Getting margin calls when all your stocks are crashing at the same time, and liquidity has evaporated for the smaller ones where there are suddenly no buyers, and where you have to dump your blue chips because those are the only ones you can dump, though they’re the ones that would survive the crash the best – that’s the margin-debt nightmare.

Record levels of margin debt turn a plain selloff into a crash.

That margin debt of 2.65% of GDP in December represents only the level reported by brokers at the NYSE. It measures only a fraction of total leverage in the stock market. That total leverage is much higher – including what hedge funds, some of the largest players in the market, borrow in the shadow banking system. When it all unravels, hang on for a rough ride.

The Fed must have been seeing it too. Stock market leverage was exactly what it wanted, in line with its policy of pushing even retirees, after stealing their livelihood, out to the thin end of the risk limb. Inflating asset values was its goal. “Wealth effect,” the Fed called it. But now risks and leverage in the system have taken on enormous proportions.

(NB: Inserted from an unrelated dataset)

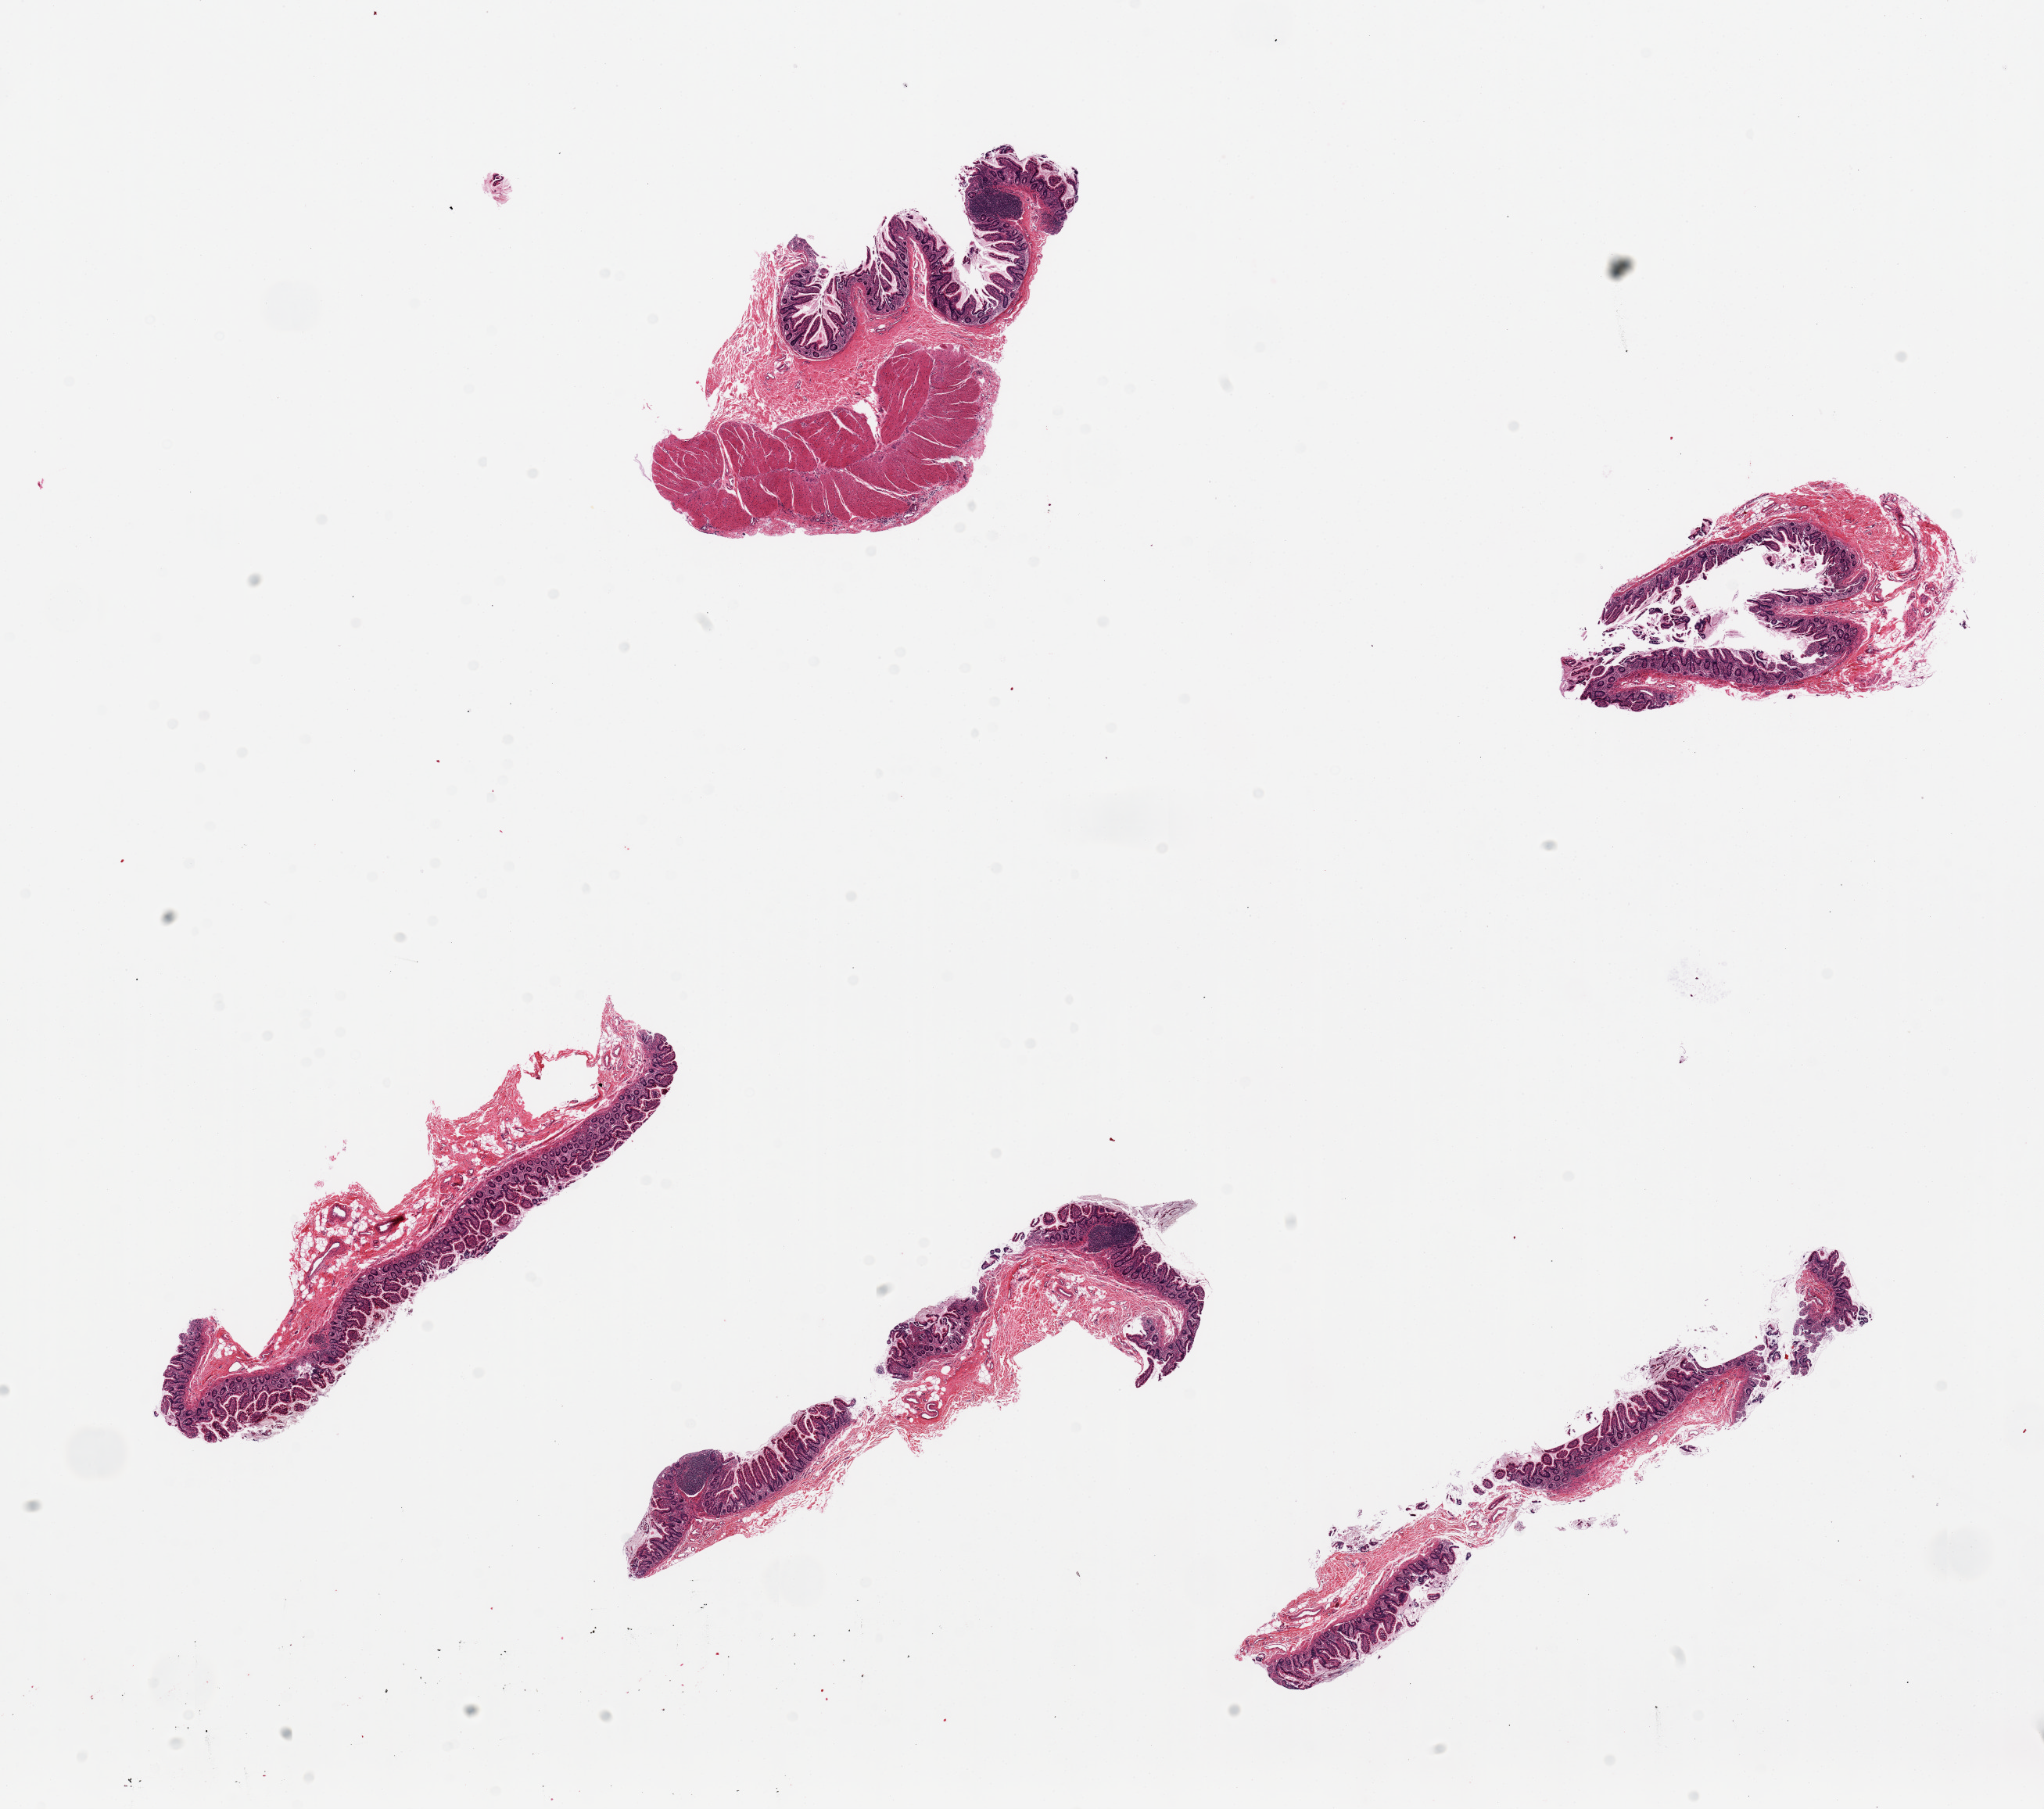
Haematoxylin and eosin whole-slide image — whole scanned area (about 20.7 x 18.3 mm) shown as a low-resolution overview; PAXgene-fixed paraffin-embedded (PFPE) section; sampled site (target tissue): ileum; tissue donor sample. Donor: female.
- review note (as recorded): 5 pieces, predominantly mucosa of small intestine with few lymphoid aggregates, small portion of muscularis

It already warned about the record level of leveraged loans to over-indebted companies with junk credit ratings, and it warned about leverage in the shadow banking system, and it warned about other risks piling up. And it voted: taper-lite continues. That it was a unanimous decision gave it a come-heck-or-high-water aura. It’s not worried about the giant sucking sound coming from the emerging markets. That’s their problem.

But it IS worried about the side effects of five years of relentless QE, and their threat to financial stability in the US. That includes the ballooning levels of stock market leverage. It said so in its prior policy meeting [Plagued By QE Indigestion, Fed Issues Asset-Bubble Warning].